There's also a really important sub-theme related to freedom of speech and the dwindling of public spaces where subversive messages like the Reverend Billy's can even be spoken. At one point, the Reverend guesses in passing that he's probably been arrested about fifty times. The reason is that, while the malls and theme parks where Reverend Billy and the Church of Stop Shopping Choir do their performance art may be hyped as America's new town squares (or, in the case of Disneyworld, its "Main Street USA") . . . they aren't.

A classic moment in WWJB? comes when an exasperated security guard at Disneyworld explains to the Reverend, "This isn't like US public property--you can't come in here and just . . . sing."

And taking on Wal-Mart has other free-speech implications, noted Spurlock in a Q&A session after the film, since many distributors don't want to piss off the corporation controlling about 40% of the CD and DVD sales in America (and who isn't hesitant to use that clout to squelch messages it doesn't like).

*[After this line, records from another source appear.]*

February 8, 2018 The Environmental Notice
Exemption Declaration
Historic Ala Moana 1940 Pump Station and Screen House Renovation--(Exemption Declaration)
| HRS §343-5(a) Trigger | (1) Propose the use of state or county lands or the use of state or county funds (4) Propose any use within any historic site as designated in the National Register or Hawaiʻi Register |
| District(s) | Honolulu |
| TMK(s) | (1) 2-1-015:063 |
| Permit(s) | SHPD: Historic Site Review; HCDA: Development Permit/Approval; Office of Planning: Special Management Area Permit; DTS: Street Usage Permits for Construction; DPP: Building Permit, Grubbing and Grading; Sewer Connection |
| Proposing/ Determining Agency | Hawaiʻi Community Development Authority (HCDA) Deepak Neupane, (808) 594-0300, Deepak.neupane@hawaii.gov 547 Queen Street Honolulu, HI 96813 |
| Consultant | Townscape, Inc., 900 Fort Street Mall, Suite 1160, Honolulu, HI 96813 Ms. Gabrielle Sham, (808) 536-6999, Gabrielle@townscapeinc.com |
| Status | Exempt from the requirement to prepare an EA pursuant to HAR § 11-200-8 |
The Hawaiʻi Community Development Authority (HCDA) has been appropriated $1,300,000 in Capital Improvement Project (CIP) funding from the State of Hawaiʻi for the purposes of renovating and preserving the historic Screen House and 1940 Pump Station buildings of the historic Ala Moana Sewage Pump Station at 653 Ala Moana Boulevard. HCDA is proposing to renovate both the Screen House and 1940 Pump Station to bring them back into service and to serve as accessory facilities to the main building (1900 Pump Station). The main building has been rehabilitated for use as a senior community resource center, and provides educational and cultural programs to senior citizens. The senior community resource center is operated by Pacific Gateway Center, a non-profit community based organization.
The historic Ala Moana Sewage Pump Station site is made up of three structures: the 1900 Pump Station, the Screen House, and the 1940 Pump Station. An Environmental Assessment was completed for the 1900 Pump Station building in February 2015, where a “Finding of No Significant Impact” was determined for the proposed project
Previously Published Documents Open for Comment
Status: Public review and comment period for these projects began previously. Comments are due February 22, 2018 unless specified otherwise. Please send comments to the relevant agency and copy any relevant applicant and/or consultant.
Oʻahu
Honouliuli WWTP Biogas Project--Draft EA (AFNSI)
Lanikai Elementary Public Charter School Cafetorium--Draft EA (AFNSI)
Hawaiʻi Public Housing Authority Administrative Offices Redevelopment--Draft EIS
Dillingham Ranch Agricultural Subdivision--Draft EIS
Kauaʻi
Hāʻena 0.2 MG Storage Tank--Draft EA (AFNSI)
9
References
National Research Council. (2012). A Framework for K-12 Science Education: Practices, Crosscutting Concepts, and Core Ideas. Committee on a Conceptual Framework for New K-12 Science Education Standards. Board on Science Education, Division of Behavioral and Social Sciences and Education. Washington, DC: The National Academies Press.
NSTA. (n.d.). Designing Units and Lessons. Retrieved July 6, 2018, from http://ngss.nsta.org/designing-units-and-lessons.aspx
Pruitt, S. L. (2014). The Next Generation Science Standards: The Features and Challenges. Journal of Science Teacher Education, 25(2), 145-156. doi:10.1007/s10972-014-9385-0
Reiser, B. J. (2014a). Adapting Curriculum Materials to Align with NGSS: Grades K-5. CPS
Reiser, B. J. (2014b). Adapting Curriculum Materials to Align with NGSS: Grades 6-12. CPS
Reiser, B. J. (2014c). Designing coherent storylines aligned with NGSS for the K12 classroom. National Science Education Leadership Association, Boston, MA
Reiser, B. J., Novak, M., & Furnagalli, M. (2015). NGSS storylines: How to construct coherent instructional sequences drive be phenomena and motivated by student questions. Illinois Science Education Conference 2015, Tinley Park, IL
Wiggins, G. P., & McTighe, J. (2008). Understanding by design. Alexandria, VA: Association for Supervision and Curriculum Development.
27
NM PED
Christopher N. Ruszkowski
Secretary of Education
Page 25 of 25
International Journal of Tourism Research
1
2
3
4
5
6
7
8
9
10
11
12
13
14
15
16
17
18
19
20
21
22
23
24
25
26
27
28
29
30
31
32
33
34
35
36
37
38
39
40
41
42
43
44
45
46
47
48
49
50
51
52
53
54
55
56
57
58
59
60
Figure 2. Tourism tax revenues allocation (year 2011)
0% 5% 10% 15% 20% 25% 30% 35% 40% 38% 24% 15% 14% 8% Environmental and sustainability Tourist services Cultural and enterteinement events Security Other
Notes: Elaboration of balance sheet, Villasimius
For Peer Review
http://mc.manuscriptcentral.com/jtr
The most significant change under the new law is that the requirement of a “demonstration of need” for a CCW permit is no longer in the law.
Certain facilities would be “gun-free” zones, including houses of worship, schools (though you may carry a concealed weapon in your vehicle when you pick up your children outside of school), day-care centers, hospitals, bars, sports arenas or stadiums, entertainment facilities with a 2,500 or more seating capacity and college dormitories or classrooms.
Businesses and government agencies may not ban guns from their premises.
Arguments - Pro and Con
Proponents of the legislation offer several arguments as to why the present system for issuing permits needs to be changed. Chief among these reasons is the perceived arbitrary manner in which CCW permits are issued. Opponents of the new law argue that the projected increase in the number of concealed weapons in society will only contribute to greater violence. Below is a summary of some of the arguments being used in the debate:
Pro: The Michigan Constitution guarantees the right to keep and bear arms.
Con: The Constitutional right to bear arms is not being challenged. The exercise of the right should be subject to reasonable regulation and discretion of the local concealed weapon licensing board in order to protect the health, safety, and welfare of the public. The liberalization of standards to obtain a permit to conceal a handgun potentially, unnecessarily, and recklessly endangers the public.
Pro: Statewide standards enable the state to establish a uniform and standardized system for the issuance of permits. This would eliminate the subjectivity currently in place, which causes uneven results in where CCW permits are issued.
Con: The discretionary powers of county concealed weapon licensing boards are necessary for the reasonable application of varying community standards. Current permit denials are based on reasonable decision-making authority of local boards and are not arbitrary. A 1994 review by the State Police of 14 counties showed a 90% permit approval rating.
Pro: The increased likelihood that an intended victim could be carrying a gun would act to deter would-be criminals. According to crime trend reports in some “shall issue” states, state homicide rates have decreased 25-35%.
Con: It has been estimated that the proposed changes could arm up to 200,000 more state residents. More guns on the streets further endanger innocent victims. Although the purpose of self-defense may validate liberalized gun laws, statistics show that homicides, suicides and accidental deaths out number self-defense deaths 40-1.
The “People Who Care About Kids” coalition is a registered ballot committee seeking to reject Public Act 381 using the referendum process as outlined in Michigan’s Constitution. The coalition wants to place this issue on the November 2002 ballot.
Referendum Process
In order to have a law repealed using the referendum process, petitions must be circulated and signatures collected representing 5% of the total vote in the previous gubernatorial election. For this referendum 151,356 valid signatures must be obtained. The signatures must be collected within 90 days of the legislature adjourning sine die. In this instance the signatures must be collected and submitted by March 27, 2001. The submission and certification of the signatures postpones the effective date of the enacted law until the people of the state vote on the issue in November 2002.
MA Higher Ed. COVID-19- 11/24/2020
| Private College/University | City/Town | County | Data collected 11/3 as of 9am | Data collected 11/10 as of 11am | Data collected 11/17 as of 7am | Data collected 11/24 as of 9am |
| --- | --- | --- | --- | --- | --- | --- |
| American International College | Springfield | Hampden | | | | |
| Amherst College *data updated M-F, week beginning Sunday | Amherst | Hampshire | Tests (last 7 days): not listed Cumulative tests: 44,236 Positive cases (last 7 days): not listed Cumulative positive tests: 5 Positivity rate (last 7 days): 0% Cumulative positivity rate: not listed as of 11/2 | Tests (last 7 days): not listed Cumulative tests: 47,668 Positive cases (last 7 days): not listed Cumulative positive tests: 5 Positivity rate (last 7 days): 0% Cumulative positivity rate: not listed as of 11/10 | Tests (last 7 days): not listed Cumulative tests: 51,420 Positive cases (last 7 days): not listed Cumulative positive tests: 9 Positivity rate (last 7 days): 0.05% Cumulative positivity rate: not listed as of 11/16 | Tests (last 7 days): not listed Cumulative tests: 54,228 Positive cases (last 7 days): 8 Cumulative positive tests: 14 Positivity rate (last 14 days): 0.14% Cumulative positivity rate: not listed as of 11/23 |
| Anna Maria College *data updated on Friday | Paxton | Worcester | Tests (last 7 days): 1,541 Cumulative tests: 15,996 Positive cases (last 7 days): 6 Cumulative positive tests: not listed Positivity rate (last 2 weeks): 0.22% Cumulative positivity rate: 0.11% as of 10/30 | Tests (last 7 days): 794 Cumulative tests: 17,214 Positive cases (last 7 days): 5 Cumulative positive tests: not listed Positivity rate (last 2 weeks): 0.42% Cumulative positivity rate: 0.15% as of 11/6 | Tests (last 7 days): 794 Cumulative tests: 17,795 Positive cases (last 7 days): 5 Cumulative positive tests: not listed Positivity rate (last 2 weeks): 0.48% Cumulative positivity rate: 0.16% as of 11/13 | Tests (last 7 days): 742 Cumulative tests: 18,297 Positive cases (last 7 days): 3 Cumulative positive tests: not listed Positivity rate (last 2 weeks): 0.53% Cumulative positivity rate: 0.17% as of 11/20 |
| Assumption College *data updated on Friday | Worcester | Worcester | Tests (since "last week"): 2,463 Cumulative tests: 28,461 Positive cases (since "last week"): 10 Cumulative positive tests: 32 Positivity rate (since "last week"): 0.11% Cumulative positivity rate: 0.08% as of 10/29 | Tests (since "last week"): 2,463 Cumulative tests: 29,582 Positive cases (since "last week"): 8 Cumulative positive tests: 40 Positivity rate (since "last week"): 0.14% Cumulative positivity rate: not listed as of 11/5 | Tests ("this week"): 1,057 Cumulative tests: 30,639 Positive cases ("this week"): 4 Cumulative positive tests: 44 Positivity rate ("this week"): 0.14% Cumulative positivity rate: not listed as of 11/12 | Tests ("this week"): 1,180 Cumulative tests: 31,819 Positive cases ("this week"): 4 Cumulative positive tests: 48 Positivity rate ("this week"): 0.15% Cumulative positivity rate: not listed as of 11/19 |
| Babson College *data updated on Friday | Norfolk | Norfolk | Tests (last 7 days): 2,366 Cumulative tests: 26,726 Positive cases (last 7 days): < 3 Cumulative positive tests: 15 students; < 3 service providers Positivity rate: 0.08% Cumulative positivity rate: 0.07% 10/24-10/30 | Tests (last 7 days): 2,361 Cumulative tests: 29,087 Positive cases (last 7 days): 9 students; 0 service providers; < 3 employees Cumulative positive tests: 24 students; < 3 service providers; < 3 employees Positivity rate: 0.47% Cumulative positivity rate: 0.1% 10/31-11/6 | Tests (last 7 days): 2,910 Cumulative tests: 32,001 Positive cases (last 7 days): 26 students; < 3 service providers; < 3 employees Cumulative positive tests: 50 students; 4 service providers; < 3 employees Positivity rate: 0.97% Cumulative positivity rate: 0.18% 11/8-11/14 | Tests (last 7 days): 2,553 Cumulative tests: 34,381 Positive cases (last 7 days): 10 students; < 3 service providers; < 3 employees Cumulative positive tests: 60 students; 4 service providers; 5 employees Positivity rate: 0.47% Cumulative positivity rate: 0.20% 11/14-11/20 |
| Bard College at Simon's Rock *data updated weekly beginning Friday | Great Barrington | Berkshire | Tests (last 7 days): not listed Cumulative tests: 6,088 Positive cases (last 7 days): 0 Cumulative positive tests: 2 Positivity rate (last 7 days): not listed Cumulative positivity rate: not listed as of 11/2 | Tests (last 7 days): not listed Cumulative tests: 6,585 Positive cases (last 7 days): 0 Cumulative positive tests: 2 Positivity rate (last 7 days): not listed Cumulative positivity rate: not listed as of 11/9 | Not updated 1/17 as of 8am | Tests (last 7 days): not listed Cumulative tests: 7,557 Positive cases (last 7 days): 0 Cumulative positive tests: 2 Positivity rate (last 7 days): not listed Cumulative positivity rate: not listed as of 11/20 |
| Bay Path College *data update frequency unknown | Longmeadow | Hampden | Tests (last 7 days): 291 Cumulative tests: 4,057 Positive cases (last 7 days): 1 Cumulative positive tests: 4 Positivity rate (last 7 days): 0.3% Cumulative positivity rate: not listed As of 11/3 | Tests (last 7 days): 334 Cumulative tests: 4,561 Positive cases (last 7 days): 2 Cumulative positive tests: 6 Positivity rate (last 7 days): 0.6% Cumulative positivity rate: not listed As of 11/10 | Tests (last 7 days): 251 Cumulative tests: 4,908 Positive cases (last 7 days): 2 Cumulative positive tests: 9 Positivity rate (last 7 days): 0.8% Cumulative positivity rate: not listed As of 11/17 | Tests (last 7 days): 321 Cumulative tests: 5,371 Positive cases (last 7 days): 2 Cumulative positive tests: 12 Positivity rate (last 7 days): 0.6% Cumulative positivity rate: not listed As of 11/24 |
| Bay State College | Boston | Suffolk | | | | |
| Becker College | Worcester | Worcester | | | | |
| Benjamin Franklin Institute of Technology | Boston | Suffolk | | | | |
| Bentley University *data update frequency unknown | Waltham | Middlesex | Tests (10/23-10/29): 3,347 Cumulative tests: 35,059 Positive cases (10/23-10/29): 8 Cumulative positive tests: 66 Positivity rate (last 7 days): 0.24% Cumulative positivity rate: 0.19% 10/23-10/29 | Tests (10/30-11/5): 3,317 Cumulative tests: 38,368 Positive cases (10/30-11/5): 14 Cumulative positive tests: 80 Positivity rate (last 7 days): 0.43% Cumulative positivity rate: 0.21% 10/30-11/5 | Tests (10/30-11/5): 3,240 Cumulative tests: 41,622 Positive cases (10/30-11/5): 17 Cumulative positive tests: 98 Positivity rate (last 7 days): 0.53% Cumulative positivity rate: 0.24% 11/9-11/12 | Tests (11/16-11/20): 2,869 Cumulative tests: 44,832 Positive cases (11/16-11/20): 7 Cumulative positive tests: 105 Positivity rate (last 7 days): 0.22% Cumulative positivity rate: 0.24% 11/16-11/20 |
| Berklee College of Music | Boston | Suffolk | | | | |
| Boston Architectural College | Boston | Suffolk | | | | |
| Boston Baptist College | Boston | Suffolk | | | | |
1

After the film was premiered at the Sundance festival, distributor after distributor told Spurlock that they would love to take the film, but it was simply too big a risk to incur Wal-Mart's wrath, and its long memory.

As what may or may not be a case in point, consider the KGW coverage of WWJB's premiere, including an interview with Spurlock. Through the miracle of editing, they managed to make the whole movie (which, in fairness, I imagine they didn't get the chance to see, and were only covering because of its eye-catching title in the first place) about consumer debt. No hint in the segment that the film has anything to do with some of its biggest ad clients.

(Another sub-theme is the story of two people committed to hanging onto what must surely be one of the most difficult-to-maintain marriages imaginable.)

Spurlock shared another great story with the audience: At an early screening of the film in Austin, some Christian fundamentalists from Dallas drove down to attend. During the Q&A after the show, one of the group told Spurlock they had come there fully intending to ream him a new one--after all, the film's sacrilegious intent couldn't have been clearer, with "Jesus" right there in the title!--but having seen the film she was a convert. She praised Spurlock and WWJD for rightly denouncing the materialism that had taken over the Christmas season.

Spurlock also gave a shout-out to local projects Local First and the Radio Cab Turkey Project.

Are there sensible-giving/buying-locally projects in your area? Let's hear about them!

The show runs at Cinema 21 until December 6th. As the good Reverend would say, "Change-alujah!"